Background: Limited studies have been published examining dofetilide's postmarketing use and its recommended monitoring.
Objective: To evaluate the impact of a collaborative pharmacy-cardiology antiarrhythmic drug (AAD) monitoring program on dofetilide monitoring.
Methods: This retrospective cohort study was performed to assess if a novel monitoring program improved compliance with dofetilide-specific monitoring parameters based on the Food and Drug Administration's Risk Evaluation and Mitigation Strategy.
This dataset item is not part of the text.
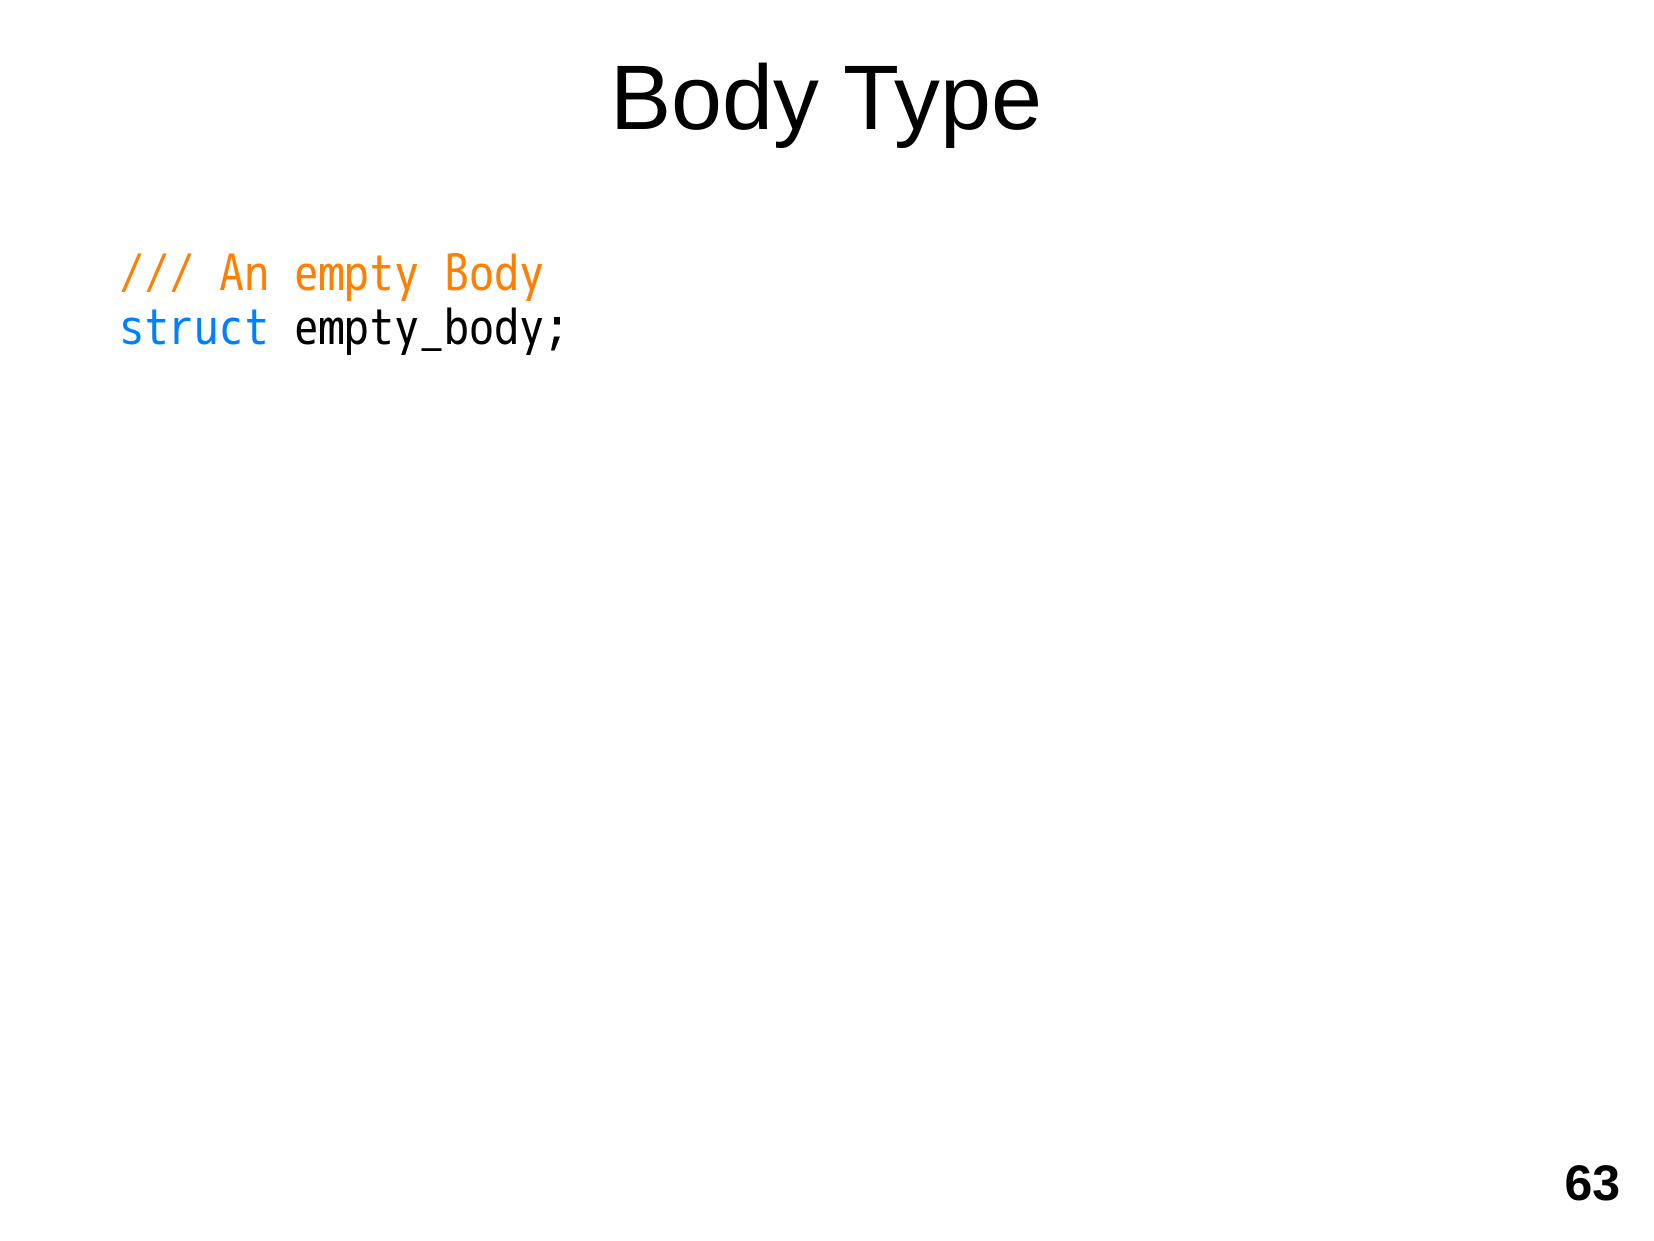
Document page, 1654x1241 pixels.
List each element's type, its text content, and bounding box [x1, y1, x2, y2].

title Body Type [82, 15, 1571, 181]
text_box /// An empty Body struct empty_body; [104, 240, 1575, 1124]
Results: A total of 30 patients were included in the analysis. The monitoring parameters evaluated included electrocardiogram, serum potassium, serum magnesium, and kidney function. The primary outcome evaluated was the composite of these dofetilide monitoring parameters obtained in each cohort. In the standard cohort, 245 of 352 (69.6%) monitoring parameters were completed versus 134 of 136 (98.5%) in the intervention group ( P < 0.05).
Conclusion: A collaborative pharmacy-cardiology AAD monitoring program was associated with a significant improvement in dofetilide monitoring. This improvement could potentially translate into enhanced patient safety outcomes, such as prevention of adverse drug reactions and decreased hospitalizations.
Keywords: antiarrhythmics; cardiology; drug monitoring and drug safety; pharmaceutical care.